Context is everything in digital age: Varan

THE ADVERTISING fraternity must learn to adapt to the new digital environment, according to Murdoch University chair of marketing and media program Duane Varan.

“When we talk about digital television, usually we mean terrestrial digital TV, but there are other ways the technology will appear on people’s screens such as through the Internet, pay TV and complementary services such as video on the phone and even digital paper, which will be in vogue in about five years,” Dr Varan said.

“For advertisers, this will radically change the rules of the game.

“It will change the economic infrastructure that underlies traditional TV advertising but it will also allow advertisers to target audiences much more accurately.

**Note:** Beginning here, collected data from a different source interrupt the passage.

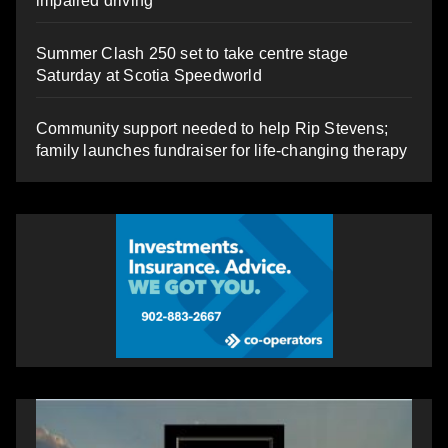
impaired driving
Summer Clash 250 set to take centre stage
Saturday at Scotia Speedworld
Community support needed to help Rip Stevens;
family launches fundraiser for life-changing therapy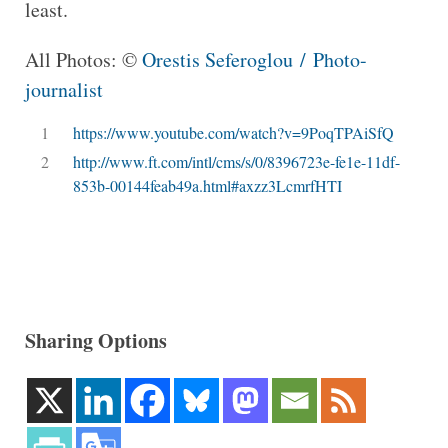
least.
All Photos: ©
Orestis Seferoglou / Photo-
journalist
1
https://www.youtube.com/watch?v=9PoqTPAiSfQ
2
http://www.ft.com/intl/cms/s/0/8396723e-fe1e-11df-
853b-00144feab49a.html#axzz3LcmrfHTI
Sharing Options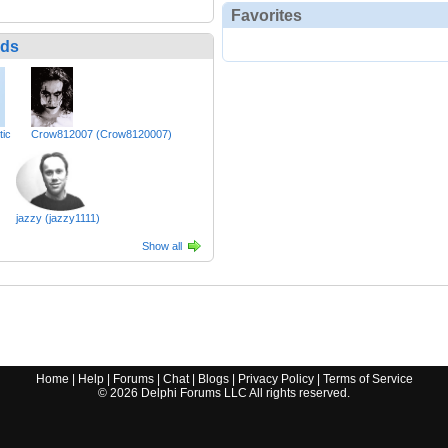
Favorites
nds
tic
Crow812007 (Crow8120007)
jazzy (jazzy1111)
Show all
Home
|
Help
|
Forums
|
Chat
|
Blogs
|
Privacy Policy
|
Terms of Service
©
2026
Delphi Forums LLC All rights reserved.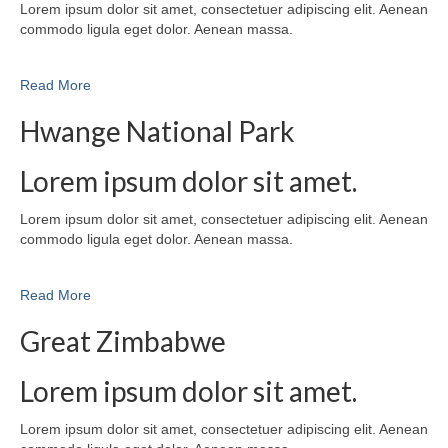
Lorem ipsum dolor sit amet, consectetuer adipiscing elit. Aenean
commodo ligula eget dolor. Aenean massa.
Read More
Hwange National Park
Lorem ipsum dolor sit amet.
Lorem ipsum dolor sit amet, consectetuer adipiscing elit. Aenean
commodo ligula eget dolor. Aenean massa.
Read More
Great Zimbabwe
Lorem ipsum dolor sit amet.
Lorem ipsum dolor sit amet, consectetuer adipiscing elit. Aenean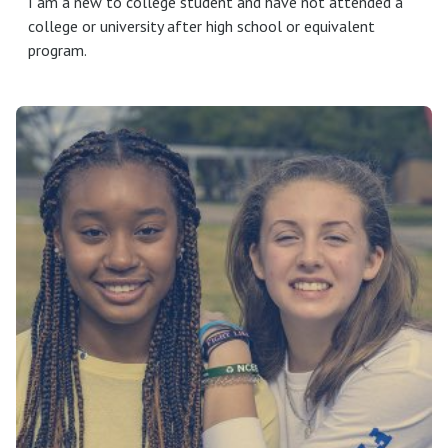
I am a new to college student and have not attended a
college or university after high school or equivalent
program.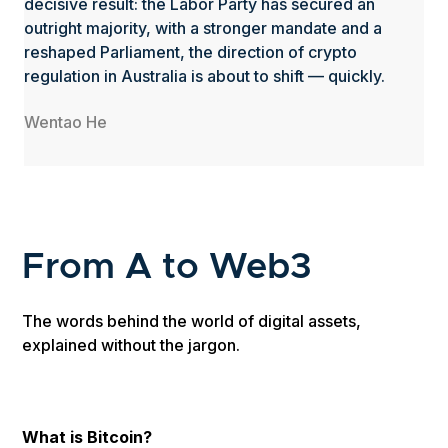
decisive result: the Labor Party has secured an
outright majority, with a stronger mandate and a
reshaped Parliament, the direction of crypto
regulation in Australia is about to shift — quickly.
Wentao He
From A to Web3
The words behind the world of digital assets,
explained without the jargon.
What is Bitcoin?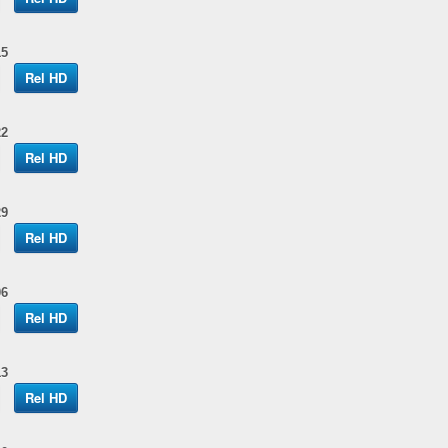
15
Rel HD
22
Rel HD
29
Rel HD
06
Rel HD
13
Rel HD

“Advertisers have experience in using targeted media through, for example, magazine advertising which is very segmented.

“So, in a lot of ways, the transition will be smooth but digital TV enables interactivity and that will be very challenging.

Dr Varan said digital TV would enable viewers to respond and engage in a purchase decision more directly.

“There is a gap between attitudinal predisposition and actual behaviour,” he said.

“When you see an ad on conventional TV, you may think you want to buy the product but to translate that desire into a purchase requires a lot of effort.

“With digital TV, you can click a button and download further information or make a purchase decision on the spot.”

Dr Varan said schools of thought varied on whether this interactivity was positive.

“Some argue the level of involvement enabled by digital TV allows consumers to be more engaged with the product,” he said.

“There’s an opposing argument that says interactivity diminishes advertising impact because it’s distracting to the experience.”

Dr Varan said digital TV would enable the transmission of advertisements in multiple languages and the targetting of audience segments based on factors such as ethnicity.

He said multiple video streams could be broadcast with different versions of an ad available to consumers.

The consumer would be able to choose an advertising style based on factors such as levels of aggressiveness or family-orientation and receive content accordingly.

Dr Varan said digital TV sets would be able to passively monitor TV activity.

“The digital TV set will be an intelligent one that will be able to construct a profile of the home in much the same way cookies do on the Internet,” he said.

“It would know what you watch and create a psychographic profile.

“This is valuable information in terms of marketing and could determine the most effective version of an ad for that home.

“There are a lot of ethical questions that arise and clearly there is a need for the kind of social policy research we’re doing here at Murdoch.”